Assignment –
All that is needed is the line containing "What is the blue tarp on, in or fixed to?" together with each line after it, transcribed exactly to the end of the records.

[Data excerpts]
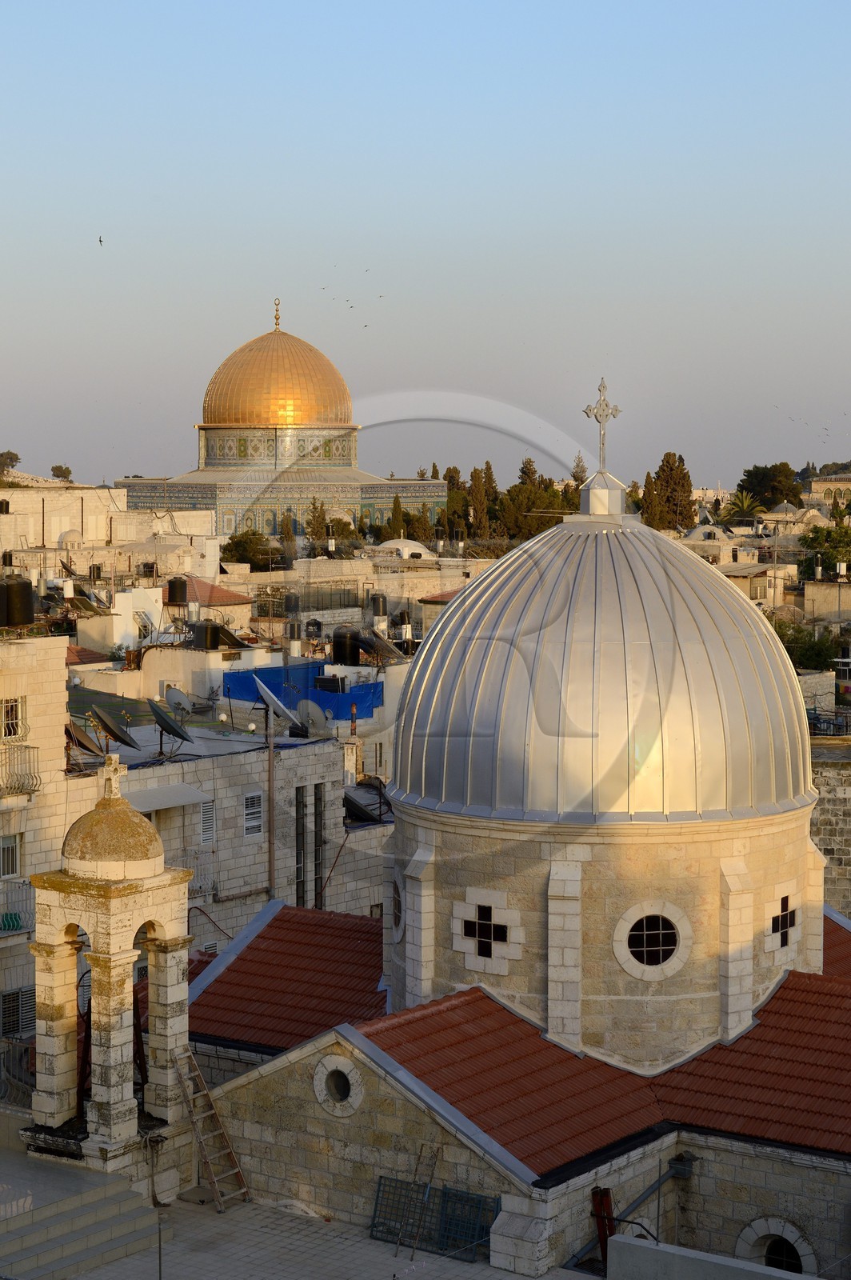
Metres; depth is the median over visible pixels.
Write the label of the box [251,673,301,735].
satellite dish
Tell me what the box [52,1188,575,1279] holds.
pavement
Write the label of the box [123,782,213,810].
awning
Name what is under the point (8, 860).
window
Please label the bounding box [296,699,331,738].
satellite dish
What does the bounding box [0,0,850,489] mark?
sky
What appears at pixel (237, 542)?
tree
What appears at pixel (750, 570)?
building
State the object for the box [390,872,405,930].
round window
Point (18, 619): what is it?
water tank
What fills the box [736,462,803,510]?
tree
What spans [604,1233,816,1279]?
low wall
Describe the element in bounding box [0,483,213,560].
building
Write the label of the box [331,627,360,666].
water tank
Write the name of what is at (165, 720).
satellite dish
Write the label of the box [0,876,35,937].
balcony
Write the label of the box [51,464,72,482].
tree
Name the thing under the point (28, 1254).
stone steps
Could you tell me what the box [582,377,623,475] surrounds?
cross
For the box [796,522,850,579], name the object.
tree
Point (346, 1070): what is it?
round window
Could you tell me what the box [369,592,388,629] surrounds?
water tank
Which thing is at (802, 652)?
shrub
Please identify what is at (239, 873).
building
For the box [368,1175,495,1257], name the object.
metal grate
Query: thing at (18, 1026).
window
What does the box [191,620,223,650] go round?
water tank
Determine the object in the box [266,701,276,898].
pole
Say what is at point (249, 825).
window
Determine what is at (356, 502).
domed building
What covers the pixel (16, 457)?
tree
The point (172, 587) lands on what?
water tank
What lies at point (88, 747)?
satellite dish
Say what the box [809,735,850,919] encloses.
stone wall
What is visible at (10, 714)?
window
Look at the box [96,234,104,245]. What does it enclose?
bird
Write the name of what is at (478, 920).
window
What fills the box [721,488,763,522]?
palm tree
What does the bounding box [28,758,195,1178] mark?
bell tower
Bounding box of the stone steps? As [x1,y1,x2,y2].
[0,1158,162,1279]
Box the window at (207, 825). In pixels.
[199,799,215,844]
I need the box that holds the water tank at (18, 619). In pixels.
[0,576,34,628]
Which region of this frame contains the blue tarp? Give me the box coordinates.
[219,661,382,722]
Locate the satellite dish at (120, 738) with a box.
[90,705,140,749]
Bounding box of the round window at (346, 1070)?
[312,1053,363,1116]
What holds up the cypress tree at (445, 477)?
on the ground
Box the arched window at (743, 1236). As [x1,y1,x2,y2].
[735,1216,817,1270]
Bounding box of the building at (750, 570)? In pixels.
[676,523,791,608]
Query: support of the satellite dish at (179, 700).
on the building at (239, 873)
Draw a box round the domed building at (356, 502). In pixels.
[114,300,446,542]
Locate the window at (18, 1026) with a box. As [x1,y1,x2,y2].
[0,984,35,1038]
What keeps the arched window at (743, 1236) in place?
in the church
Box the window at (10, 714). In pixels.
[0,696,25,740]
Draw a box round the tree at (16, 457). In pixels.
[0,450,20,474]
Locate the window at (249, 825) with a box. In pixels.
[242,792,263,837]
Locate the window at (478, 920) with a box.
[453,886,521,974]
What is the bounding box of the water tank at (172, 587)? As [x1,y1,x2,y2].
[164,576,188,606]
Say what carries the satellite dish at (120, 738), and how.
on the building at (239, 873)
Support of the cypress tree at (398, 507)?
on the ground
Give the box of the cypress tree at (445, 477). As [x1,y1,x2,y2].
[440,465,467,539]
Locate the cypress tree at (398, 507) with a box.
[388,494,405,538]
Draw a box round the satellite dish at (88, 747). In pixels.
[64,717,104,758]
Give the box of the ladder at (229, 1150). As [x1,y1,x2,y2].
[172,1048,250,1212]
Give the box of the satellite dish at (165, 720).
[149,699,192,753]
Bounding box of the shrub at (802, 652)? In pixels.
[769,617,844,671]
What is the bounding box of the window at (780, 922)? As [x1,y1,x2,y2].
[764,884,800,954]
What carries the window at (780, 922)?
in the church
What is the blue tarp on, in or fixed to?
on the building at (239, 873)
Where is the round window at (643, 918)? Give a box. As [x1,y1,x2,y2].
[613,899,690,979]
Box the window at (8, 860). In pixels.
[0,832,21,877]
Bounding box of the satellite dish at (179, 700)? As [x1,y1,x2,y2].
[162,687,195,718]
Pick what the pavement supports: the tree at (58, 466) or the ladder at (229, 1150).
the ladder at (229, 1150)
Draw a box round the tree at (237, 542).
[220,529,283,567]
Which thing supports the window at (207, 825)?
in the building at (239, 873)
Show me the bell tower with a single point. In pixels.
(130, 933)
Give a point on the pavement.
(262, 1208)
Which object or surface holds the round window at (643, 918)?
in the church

Solution below –
What is the blue tarp on, in or fixed to?
on the building at (239, 873)
Where is the round window at (643, 918)? Give a box. As [x1,y1,x2,y2].
[613,899,690,979]
Box the window at (8, 860). In pixels.
[0,832,21,877]
Bounding box of the satellite dish at (179, 700)? As [x1,y1,x2,y2].
[162,687,195,718]
Pick what the pavement supports: the tree at (58, 466) or the ladder at (229, 1150).
the ladder at (229, 1150)
Draw a box round the tree at (237, 542).
[220,529,283,567]
Which thing supports the window at (207, 825)?
in the building at (239, 873)
Show me the bell tower with a single point. In pixels.
(130, 933)
Give a point on the pavement.
(262, 1208)
Which object or surface holds the round window at (643, 918)?
in the church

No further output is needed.